▶ [Estratto della fonte]

Sentenza Sentenza Cassazione Civile n. 33720 del 18/12/2019

Cassazione civile sez. VI, 18/12/2019, (ud. 25/09/2019, dep. 18/12/2019), n.33720

LA CORTE SUPREMA DI CASSAZIONE

SEZIONE SESTA CIVILE

SOTTOSEZIONE 3

Composta dagli Ill.mi Sigg.ri Magistrati:

Dott. FRASCA Raffaele – Presidente –

Dott. SCRIMA Antonietta – Consigliere –

Dott. ROSSETTI Marco – Consigliere –

Dott. DELL’UTRI Marco – Consigliere –

Dott. TATANGELO Augusto – rel. Consigliere –

ha pronunciato la seguente:

ORDINANZA

sul ricorso 29855-2017 proposto da:

M.M., elettivamente domiciliato in ROMA, PIAZZA CAVOUR,

presso la CORTE DI CASSAZIONE, rappresentato e difeso dall’avvocato

PIERO EUGENIO VIGHETTI;

– ricorrente –

Contro

CONDOMINIO CORSO REGINA MARGHERITA 86 TORINO, in persona

dell’Amministratore pro tempore, elettivamente domiciliato in ROMA,

VIA DELLA GIULIANA 44, presso lo studio dell’avvocato MARCO DE FAZI,

che lo rappresenta e difende unitamente all’avvocato STEFANO MARIA

COMMODO;

– controricorrente –

avverso la sentenza n. 1037/2017 della CORTE D’APPELLO di TORINO,

depositata il 10/05/2017;

udita la relazione della causa svolta nella camera di consiglio non

partecipata del 25/09/2019 dal Consigliere Relatore Dott. MARCO

ROSSETTI.

Fatto

FATTI DI CAUSA

1. M.M. ha impugnato per cassazione, con ricorso fondato su tre motivi, la sentenza 10.5.2017 n. 1037 della Corte d’appello di Torino, reiettiva dell’appello da lui proposto contro la sentenza 12.1.2015 n. 106 pronunciata dal Tribunale di Torino.

▶ [Dati forniti]

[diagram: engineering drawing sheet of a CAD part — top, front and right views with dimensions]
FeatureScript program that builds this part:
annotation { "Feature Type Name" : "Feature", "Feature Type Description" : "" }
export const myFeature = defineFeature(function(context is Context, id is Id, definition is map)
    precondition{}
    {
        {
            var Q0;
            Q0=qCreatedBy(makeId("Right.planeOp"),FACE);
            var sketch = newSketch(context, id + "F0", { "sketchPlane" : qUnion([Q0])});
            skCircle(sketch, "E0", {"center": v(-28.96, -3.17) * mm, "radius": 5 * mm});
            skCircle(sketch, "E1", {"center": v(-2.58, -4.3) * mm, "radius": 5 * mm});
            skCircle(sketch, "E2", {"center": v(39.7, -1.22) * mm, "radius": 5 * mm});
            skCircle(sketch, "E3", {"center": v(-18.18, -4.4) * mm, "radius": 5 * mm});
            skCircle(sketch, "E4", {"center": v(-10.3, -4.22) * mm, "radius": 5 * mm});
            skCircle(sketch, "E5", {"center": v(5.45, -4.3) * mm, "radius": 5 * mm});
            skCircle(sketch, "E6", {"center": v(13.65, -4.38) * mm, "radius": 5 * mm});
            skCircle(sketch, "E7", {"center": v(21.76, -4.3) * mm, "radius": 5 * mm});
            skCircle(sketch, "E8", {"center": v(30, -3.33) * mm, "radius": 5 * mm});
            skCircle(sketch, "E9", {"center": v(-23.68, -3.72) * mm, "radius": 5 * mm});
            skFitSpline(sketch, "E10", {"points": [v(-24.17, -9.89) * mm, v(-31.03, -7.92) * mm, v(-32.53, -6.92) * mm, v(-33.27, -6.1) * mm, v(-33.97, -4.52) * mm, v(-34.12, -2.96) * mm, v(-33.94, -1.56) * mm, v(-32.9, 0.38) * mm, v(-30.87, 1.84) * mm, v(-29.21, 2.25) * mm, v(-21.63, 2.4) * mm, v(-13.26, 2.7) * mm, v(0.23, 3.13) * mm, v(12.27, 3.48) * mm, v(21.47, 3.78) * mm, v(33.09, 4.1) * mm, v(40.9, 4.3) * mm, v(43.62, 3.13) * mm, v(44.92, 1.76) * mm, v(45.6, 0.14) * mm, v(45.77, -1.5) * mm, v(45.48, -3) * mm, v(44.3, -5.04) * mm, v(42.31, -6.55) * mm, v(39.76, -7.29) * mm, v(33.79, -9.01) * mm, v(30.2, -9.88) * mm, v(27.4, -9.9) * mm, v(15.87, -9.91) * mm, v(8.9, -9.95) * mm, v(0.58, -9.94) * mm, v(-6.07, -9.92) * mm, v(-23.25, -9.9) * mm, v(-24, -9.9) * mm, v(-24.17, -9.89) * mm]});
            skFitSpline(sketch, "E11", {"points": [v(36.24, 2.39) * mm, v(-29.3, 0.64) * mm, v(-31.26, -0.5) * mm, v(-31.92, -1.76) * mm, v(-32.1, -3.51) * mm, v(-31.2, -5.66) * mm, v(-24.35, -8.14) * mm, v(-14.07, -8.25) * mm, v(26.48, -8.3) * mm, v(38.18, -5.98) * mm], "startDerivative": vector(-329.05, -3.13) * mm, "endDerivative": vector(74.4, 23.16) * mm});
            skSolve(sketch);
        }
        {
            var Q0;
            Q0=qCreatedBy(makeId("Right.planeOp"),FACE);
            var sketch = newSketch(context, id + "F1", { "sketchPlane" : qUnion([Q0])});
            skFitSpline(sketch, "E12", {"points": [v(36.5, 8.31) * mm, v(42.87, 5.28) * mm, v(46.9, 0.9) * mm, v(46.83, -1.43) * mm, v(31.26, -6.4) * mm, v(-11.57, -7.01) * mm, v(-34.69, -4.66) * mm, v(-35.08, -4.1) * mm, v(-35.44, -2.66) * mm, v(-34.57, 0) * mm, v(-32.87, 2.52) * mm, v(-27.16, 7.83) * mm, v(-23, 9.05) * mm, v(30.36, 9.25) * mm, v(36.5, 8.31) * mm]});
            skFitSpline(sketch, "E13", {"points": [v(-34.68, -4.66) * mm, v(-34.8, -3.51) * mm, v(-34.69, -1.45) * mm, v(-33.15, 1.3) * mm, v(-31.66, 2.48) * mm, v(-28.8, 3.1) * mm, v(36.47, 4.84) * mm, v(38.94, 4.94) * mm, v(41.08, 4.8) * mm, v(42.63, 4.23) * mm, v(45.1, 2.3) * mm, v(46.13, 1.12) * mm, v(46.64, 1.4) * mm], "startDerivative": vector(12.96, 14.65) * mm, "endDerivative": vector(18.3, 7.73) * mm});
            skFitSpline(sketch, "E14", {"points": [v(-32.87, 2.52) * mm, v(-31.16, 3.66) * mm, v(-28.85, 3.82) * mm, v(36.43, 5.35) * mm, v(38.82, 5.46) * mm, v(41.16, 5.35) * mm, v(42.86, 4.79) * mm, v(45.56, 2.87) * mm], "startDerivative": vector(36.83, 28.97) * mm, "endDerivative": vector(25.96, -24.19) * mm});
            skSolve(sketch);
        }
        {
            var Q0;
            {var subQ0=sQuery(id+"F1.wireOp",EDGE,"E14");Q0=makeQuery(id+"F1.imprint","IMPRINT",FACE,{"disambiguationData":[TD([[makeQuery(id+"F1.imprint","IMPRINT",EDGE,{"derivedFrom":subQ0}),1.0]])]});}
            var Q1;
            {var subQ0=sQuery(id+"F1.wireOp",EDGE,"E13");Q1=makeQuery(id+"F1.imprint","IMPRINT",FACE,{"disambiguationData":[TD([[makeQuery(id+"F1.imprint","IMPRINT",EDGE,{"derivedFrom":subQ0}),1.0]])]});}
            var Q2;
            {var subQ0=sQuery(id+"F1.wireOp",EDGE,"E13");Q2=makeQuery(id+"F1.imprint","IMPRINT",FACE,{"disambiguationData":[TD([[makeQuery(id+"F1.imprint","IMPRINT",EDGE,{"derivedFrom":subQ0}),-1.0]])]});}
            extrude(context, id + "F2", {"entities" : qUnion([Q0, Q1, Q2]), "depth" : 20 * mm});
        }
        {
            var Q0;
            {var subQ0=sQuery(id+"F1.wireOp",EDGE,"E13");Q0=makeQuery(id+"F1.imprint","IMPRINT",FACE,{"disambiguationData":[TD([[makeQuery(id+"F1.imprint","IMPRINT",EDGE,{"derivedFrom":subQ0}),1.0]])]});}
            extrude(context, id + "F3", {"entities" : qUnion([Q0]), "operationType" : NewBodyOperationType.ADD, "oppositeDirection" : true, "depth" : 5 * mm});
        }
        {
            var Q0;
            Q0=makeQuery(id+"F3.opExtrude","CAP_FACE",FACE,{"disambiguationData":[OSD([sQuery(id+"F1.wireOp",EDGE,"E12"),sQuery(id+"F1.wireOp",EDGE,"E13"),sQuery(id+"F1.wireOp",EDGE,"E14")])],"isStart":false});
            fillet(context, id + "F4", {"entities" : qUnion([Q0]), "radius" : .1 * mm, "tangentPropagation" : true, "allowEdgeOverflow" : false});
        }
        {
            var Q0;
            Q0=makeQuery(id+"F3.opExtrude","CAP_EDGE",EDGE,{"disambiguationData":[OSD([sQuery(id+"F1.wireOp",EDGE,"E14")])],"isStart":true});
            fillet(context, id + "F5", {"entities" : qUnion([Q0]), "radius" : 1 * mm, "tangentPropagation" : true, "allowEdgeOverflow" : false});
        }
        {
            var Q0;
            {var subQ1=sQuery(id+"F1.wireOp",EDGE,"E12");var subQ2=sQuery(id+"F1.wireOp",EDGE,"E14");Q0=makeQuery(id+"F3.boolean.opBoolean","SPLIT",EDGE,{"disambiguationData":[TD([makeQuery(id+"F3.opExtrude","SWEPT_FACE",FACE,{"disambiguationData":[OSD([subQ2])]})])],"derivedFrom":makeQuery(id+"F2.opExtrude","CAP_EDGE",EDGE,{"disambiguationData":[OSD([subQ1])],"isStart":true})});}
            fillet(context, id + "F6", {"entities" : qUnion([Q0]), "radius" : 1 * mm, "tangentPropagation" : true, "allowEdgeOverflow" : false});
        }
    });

▶ [Esercizi da svolgere]
**A.** Elenchi nome e cognome di tutti i magistrati indicati nella composizione del collegio dell'ordinanza della Cassazione.
**B.** Prosegua l'ordinanza della Cassazione a partire dall'ultima frase riportata.
I record costituiscono materiale a sé stante, distinto dall'ordinanza della Cassazione.

▶ [Soluzioni degli esercizi]
**A.** Raffaele Frasca, Antonietta Scrima, Marco Rossetti, Marco Dell'Utri, Augusto Tatangelo

**B.**
2. Ha resistito con controricorso il condominio del fabbricato sito a

(OMISSIS).

Diritto

RAGIONI DELLA DECISIONE

1. Inammissibilità del ricorso.

1.1. Il ricorso è inammissibile per plurime ed indipendenti ragioni.

1.2. In primo luogo è inammissibile perchè in esso manca una chiara ed ordinata esposizione dei fatti di causa, richiesta a pena d’inammissibilità dall’art. 366 c.p.c., n. 3.

In particolare, alle pp. 4-6 del ricorso non si indica affatto:

-) chi abbia introdotto la lite;

-) quale domanda abbia formulato;

-) come sia stata decisa in primo grado;

-) che rapporto esista tra la “querela di falso” cui si fa ripetutamente riferimento nell’incipit del ricorso, e la procedura esecutiva (non è dato sapere da chi introdotta, per quale credito, in danno di chi) cui ripetutamente il ricorso si richiama.

Tali indicazioni, ad ogni buon conto, oltre che mancare nella parte iniziale del ricorso, non sono nemmeno desumibili, in modo chiaro ed inequiroco, dalla illustrazione dei motivi.

1.3. Sebbene il rilievo che preceda sia di per sè sufficiente alla dichiarazione d’inammissibilità del ricorso, non sarà superfluo aggiungere che il ricorso sarebbe altresì inammissibile ai sensi dell’artt. 366 c.p.c., nn. 4 e 6.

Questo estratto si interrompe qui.